Blue shpritz cleans windows. It has to be blue to clean windows. If it doesn’t have a picture of windows on it, blue is a good enough indication that it is a form of Windex. Different brands clean differently, so make sure yours is the right shade of blue.

‘For wood’ means it is for wood. Nonetheless, it must have a picture of furniture on it. If it doesn’t show furniture, it should only be used on branches.

Strong Sprays for Grease

Oven cleaner spray takes off grease from your oven and part of your fingers. The oven cleaner warning should read, ‘Do not use. May lose appendage.’ But it doesn’t. There is no picture of a skeleton arm with an ‘x’ made of bones sign on it.

To Make it a Family Experience- Use Your Children to Mop the Floor

Get them to mop the floor for you. This is a good chance to finally get your unhelpful children to clean. At Jewish schools, they will learn about the importance of getting rid of Chametz and feel a religious obligation. Take advantage of this by telling them stuff is Chametz. You can practice now: ‘The mantel is Chametz, dust it.’ ‘The chair needs a shine, it is Chametz, shpritz it.’ ‘Your room is Chametz, fold your pants and put them in the drawer.’

I grew up thinking that windows had to be cleaned because there might be Chametz on the glass.
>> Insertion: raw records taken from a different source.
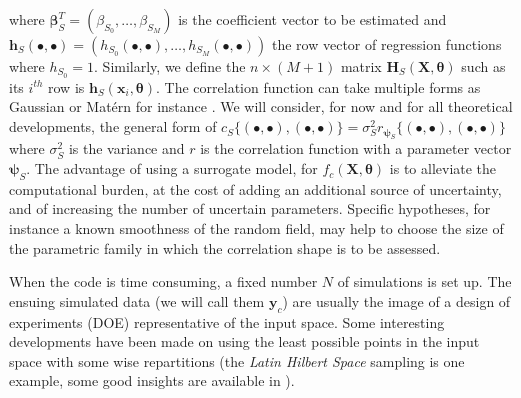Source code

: \documentclass[soumission]{jsfds}
\newcommand{\MCC}[1]{\textcolor{darkyellow}{(mathieu): #1}}
\newcommand{\PB}[1]{\textcolor{green}{PB: #1}}
\begin{document}
where $\boldsymbol{\beta}_S^T=(\beta_{S_0},\dots,\beta_{S_M})$ is the coefficient vector to be estimated and $\boldsymbol{h}_S(\bullet,\bullet)=(h_{S_0}(\bullet,\bullet),\dots\allowbreak,h_{S_M}(\bullet,\bullet))$ the row vector of regression functions where $h_{S_0}=1$. Similarly, we define the $n\times(M+1)$ matrix $\boldsymbol{H}_{S}(\boldsymbol{X},\boldsymbol{\theta})$ such as its $i^{th}$ row is $\boldsymbol{h}_{S}(\boldsymbol{x}_i,\boldsymbol{\theta})$. The correlation function can take multiple forms as Gaussian or Matérn for instance \citep[see][for more examples]{santner2013}.
We will consider, for now and for all theoretical developments, the general form of $c_S\{(\bullet,\bullet),(\bullet,\bullet)\}=\sigma_S^2 r_{\boldsymbol{\psi}_S}\{(\bullet,\bullet),(\bullet,\bullet)\}$ where $\sigma_S^2$ is the variance and $r$ is the correlation function with a parameter vector $\boldsymbol{\psi}_S$. The advantage of using a surrogate model, for $f_c(\boldsymbol{X},\boldsymbol{\theta})$ is to alleviate the computational burden, at the cost of adding an additional source of uncertainty, and of increasing the number of uncertain parameters. Specific hypotheses, for instance a known smoothness of the random field, may help to choose the size of the parametric family in which the correlation
shape is to be assessed. 
\newline

When the code is time consuming, a fixed number $N$ of simulations is set up. The ensuing simulated data (we will call them $\boldsymbol{y}_c$) are usually the image of a design of experiments (DOE) representative of the input space. Some interesting developments have been made on using the least possible points in the input space with some wise repartitions (the \textit{Latin Hilbert Space} sampling is one example, some good insights are available in \citet{pronzato2012}). \newline
\end{document}
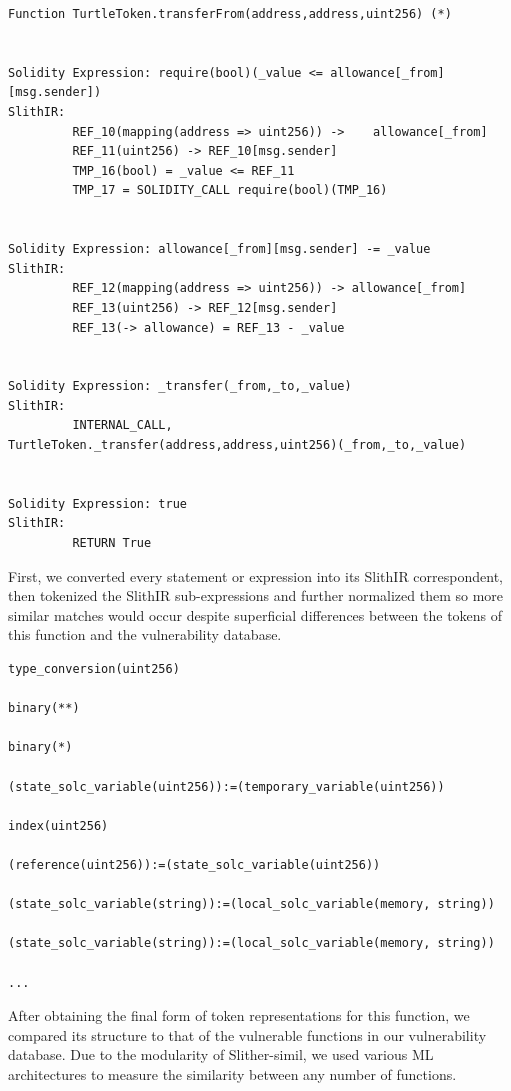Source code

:   \begin{lstlisting}[float,caption= The same function with its SlithIR expressions printed out., escapechar=\%, language=Solidity, label=lst:solidity-bug]
Function TurtleToken.transferFrom(address,address,uint256) (*)
 
 
Solidity Expression: require(bool)(_value <= allowance[_from][msg.sender])
SlithIR: 
         REF_10(mapping(address => uint256)) ->    allowance[_from]
         REF_11(uint256) -> REF_10[msg.sender]
         TMP_16(bool) = _value <= REF_11
         TMP_17 = SOLIDITY_CALL require(bool)(TMP_16)
 
 
Solidity Expression: allowance[_from][msg.sender] -= _value
SlithIR: 
         REF_12(mapping(address => uint256)) -> allowance[_from]
         REF_13(uint256) -> REF_12[msg.sender]
         REF_13(-> allowance) = REF_13 - _value
 
 
Solidity Expression: _transfer(_from,_to,_value)
SlithIR: 
         INTERNAL_CALL,      TurtleToken._transfer(address,address,uint256)(_from,_to,_value)
 
 
Solidity Expression: true
SlithIR: 
         RETURN True
    \end{lstlisting}


First, we converted every statement or expression into its SlithIR correspondent, then tokenized the SlithIR sub-expressions and further normalized them so more similar matches would occur
despite superficial differences between the tokens of this function and the vulnerability database.

\begin{lstlisting}[float,caption= Normalized SlithIR tokens of the previous expressions., escapechar=\%, language=Solidity, label=lst:solidity-bug]
type_conversion(uint256)
 
binary(**)
 
binary(*)
 
(state_solc_variable(uint256)):=(temporary_variable(uint256))
 
index(uint256)
 
(reference(uint256)):=(state_solc_variable(uint256))
 
(state_solc_variable(string)):=(local_solc_variable(memory, string))
 
(state_solc_variable(string)):=(local_solc_variable(memory, string))
 
...
  \end{lstlisting}

After obtaining the final form of token representations for this function, we compared its structure to that of the vulnerable functions in our vulnerability database.
Due to the modularity of Slither-simil, we used various ML architectures to measure the similarity between any number of functions.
I never ate off a sliding glass door, but I felt like I was doing a positive commandment by using blue spray on them. I also mowed the lawn a few times, thinking ‘grass that is shorter is not considered Chametz.’ I cut the grass and then sprayed it down.

The Final Steps- Real Cleaning

For the final step of cleaning: After you’ve shpritzed the house and cleaned all the Chametz out of all the rooms, you now place bread around the house. Don’t argue with tradition, this does make enormous sense. This tradition, called Bedikat Chametz, is done the night before Pesach, giving you more to clean.

Real Cleaning is With a Spoon and A Feather

When all the bread is laid out around the house, it is time for the big guns to come in and do the real cleaning. For that, in my house, my dad comes in and saves the day with a wooden spoon and feather. My mother’s efforts of scrubbing the floors and tiles with every shpritz possible was for naught.

After all of the scrubbing and use of pointless cleaning instruments, like brooms and dustpans, it is just the feather and spoon that are needed. Who knew?

I think in ancient Pesach cleaning, the feather was used to tickle the wall, in hopes that it would fold over the course of the interrogation process and tell you where the bread is.

For this style of traditional cleaning, Moroccans use Aravot, myrtle branches from Sukkot, and not a feather. You clean the Chametz with that, and then you try to clean the dried-up leaves that got all over the house.

After you have finished with all the feathering of your home, it is now time to pull out the tinfoil. A house covered in tinfoil is the sign that Pesach has begun.